Here's an easy question: If you had a habit of sexually assaulting your customers, how long would you have a job?
For most people, the answer would be: "About five minutes." That is, unless you happen to be a doctor licensed by the North Carolina Medical Board, in which case the rules most people live by don't necessarily apply to you.
The last time we caught up with our kook-fringe friends on the state medical board, they were debating what to do about Dr. Tuong Dai Nguyen of Charlotte. Dr. Nguyen, who practiced out of an office in a heavily Hispanic part of Central Avenue, had a nasty habit of asking his Latino patients to drop their pants and, well, what followed is not printable here.
Investigators theorized that Dr. Nguyen believed these men were less likely to report what had happened because of language and other barriers. Fortunately, in at least two cases, Nguyen figured wrong. He was arrested and charged with assaulting one patient in August 2003, which apparently didn't faze him. Nguyen was arrested again in January 2004 on sexual battery and assault charges. A month later, he surrendered his North Carolina medical license and in July of last year he entered into a deferred prosecution agreement with the Mecklenburg County District Attorney's office.
Most people would assume Nguyen's medical career was over, zip, zilch, finito, but regular readers of this column know better.
After a month in the care of the Professional Renewal Center's sexual misconduct treatment team, he successfully completed a three-day medical ethics course called "Maintaining Proper Boundaries." Nguyen's doctors reported to the medical board that Nguyen was "making excellent progress" and would "be safe to return to practice in the near future."
A year after Nguyen surrendered his license to practice medicine in this state, he became eligible to apply to get it back. Three months later, it was hanging on the wall of his new office at 6404 Albemarle Road -- two miles from his old office and in another heavily Hispanic area.
Like other physicians who have committed sex-related offenses in North Carolina, Nguyen is supposed to have a chaperone with him at all times when he sees patients and to continue his therapy, according to an agreement he signed with the medical board.

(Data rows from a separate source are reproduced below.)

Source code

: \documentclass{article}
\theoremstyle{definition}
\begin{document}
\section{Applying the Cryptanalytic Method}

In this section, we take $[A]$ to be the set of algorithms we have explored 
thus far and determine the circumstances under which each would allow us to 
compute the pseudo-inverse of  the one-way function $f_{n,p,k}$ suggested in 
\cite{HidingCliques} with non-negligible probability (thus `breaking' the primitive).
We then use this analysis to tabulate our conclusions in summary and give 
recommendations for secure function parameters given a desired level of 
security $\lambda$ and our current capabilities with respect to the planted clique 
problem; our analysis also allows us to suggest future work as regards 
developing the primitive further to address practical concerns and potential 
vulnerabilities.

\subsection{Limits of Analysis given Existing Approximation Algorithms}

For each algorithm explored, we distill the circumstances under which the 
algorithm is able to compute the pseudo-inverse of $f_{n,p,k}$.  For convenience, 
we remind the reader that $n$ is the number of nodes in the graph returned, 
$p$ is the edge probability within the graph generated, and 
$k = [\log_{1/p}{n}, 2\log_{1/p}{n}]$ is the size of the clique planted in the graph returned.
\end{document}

It's an arrangement that rarely lasts long in doctor sex-abuse cases in this state.
In 2000, Scotland Memorial Hospital in Laurinburg fired Dr. John Frank Baniewicz after patients and employees complained of his sexually explicit language and unnecessary, sexually perverse "examinations" on female patients. None of this was completely Baniewicz's fault, the medical board decided, because he has Narcissistic Personality Disorder. So in 2002, after he sought psychological therapy, the board decided Baniewicz could resume practicing, but only if a female chaperone was present when he was alone with female patients. The board was so impressed with Baniewicz's miraculous psychological recovery that two years later, the board decided the female chaperone and other restrictions it had put on him in 2002 were no longer necessary. Dr. Baniewicz is now practicing at Total Care Physical Medicine & Rehabilitation in Huntersville.
If medical board history is any indicator, these two men will go on practicing indefinitely, as did Cary doctor Wallace N. Evans Jr. For years, female patients complained to the medical board about sexual assaults by Evans, to no avail. Eventually, 15 patients sued him for malpractice. They walked away with millions in 2000. And who ultimately payed for it? That would be the responsible doctors whose insurance premiums go up as a result of lawsuits and the patients whose medical bills pay those premiums.
These are hardly isolated cases. There are doctors practicing right now in this state who have long histories that include sexual assault, drug abuse, unnecessary surgery, numerous botched surgeries and incorrect diagnoses. Though they represent a tiny percentage of doctors, many of them have lost or settled multiple lawsuits totaling millions. Yet the medical board returns these doctors to practice again and again.
The main problem here is that the medical profession is one of the few in North Carolina that polices itself. Though the medical board has the power to issue or revoke licenses like a state agency, it's a private body that answers to no one. There's no higher body for patients to appeal to. And the law doesn't actually require that the board discipline anyone for anything.
Worse yet, by law, the majority of the medical board's members are selected by the North Carolina Medical Society, a powerful physicians' special interest group with deep pockets and more than 11,000 members statewide. Over the last decade, legislators' attempts to end the medical society's power to make appointments to the board have gone down in flames, thanks to the society's proficient state lobbyists.
And, thanks to their efforts, the patients of doctors like Nguyen have paid the price.